Currently, there are many maneki-neko lined up in Gotokuji Temple. People that believe their wishes have been granted by maneki-neko make offerings of those cats to the temple.
The exterior of Gotokuji Temple and the offered maneki-neko
Trains also have maneki-neko designs
The “Lucky Maneki-neko Train” appeared on the Tokyu-Setagaya line, which goes by Gotokuji Temple, on the 110th anniversary of its opening, in September 2017. A maneki-neko face was drawn on the front of the train, in addition to leather straps in the compartments and cat foot prints being affixed to the floors.
“Lucky Maneki-neko Train”（provided by Tokyu Corporation)
Leather straps are maneki-neko（provided by Tokyu Corporation)
Cat foot prints on the floor（provided by Tokyu Corporation)
The one-meter high maneki-neko statue, at Gotokuji station on the Odakyu Line, is a popular filming location. There are many maneki-neko related spots and shops, such as a soba noodle shop with maneki-neko design dishes and variety stores with Japanese sweets in maneki-neko shaped boxes and cat goods.
Maneki-neko statue at Gotokuji station
Japanese soba dish with maneki-neko design（Fukumuro-an）
Japanese sweets in maneki-neko shaped boxes (Tohiken)

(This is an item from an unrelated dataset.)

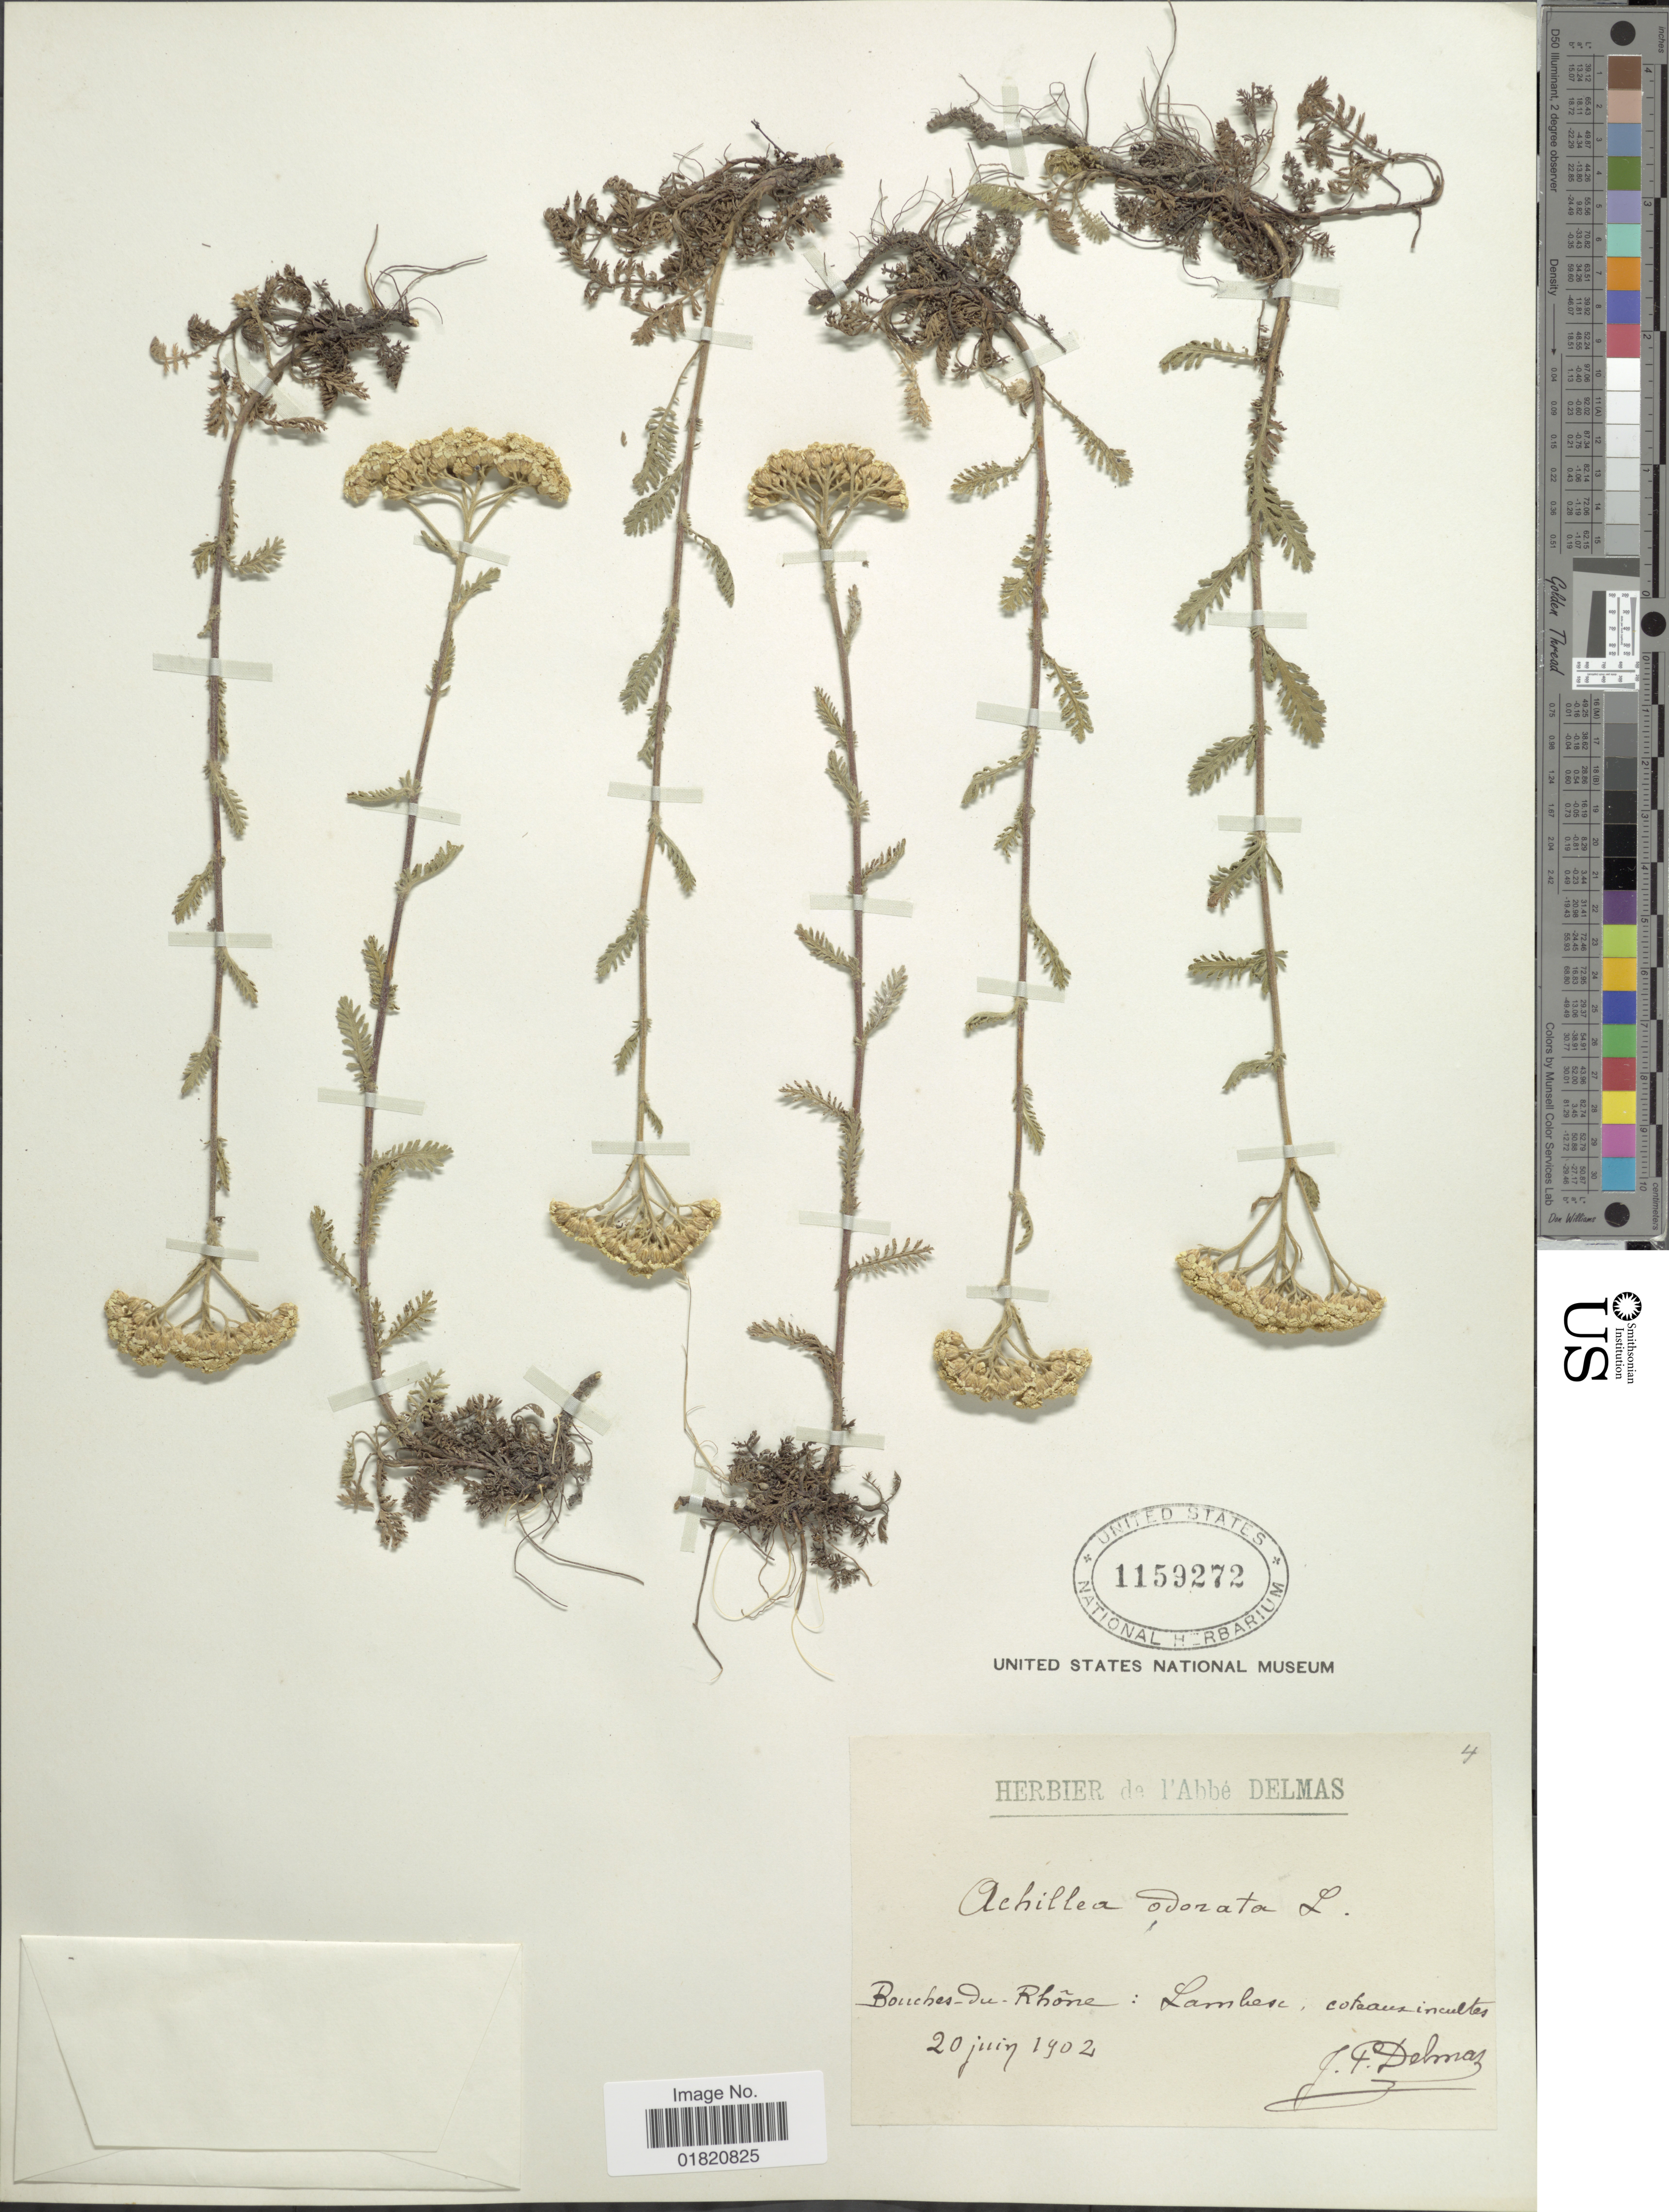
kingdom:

Gotokuji Temple certified maneki-neko pouches and washcloths (Tokyo neko nakama)
Maneki-neko themed festivals
The city of Seto, in Aichi Prefecture, is abundant in good-quality clay so pottery making has been flourishing since antiquity. A massive production of maneki-neko ornaments has taken place. Hence, the “Kuru fuku maneki-neko matsuri (Festival of coming fortune and maneki-neko) in Seto,” a maneki-neko themed festival, is held there annually. They hold a “MANEKI-NEKO ART EXIHIBITION,” offer lunches in maneki-neko shaped boxes and paint maneki-neko makeup on for free at the festival.
A photo of the “Festival of coming fortune and mankei-neko in Seto”（provided by Seto City Exchange Club）
You can take a ceramic maneki-neko lunch box home（provided by Seto City Exchange Club）
Free maneki-neko makeup experience （provided by Seto City Exchange Club）
Completed maneki-neko makeup（provided by Seto City Exchange Club）
There are “fuku-neko (good-luck cat)” ornaments hidden in 29 spots in the city and it would be fun to walk and search for them, too.
“Fuku-neko” hidden in the city（provided by Seto City Exchange Club）
An exhibit of the various maneki-neko in Japan is at the nearby“Maneki-neko Museum”. There is a painting experience corner also where you can make your own maneki-neko.
An exhibit of the various maneki-neko in Japan at the “Maneki-neko Museum” (above) and a painting experience corner （provided by Seto City Exchange Club）
Please look for maneki-neko at restaurants and variety stores when you come to Japan. They are perfect for gifts to show you wish for the person receiving them to fulfill their dreams and desires and have continued health and happiness. Your kindness will be conveyed.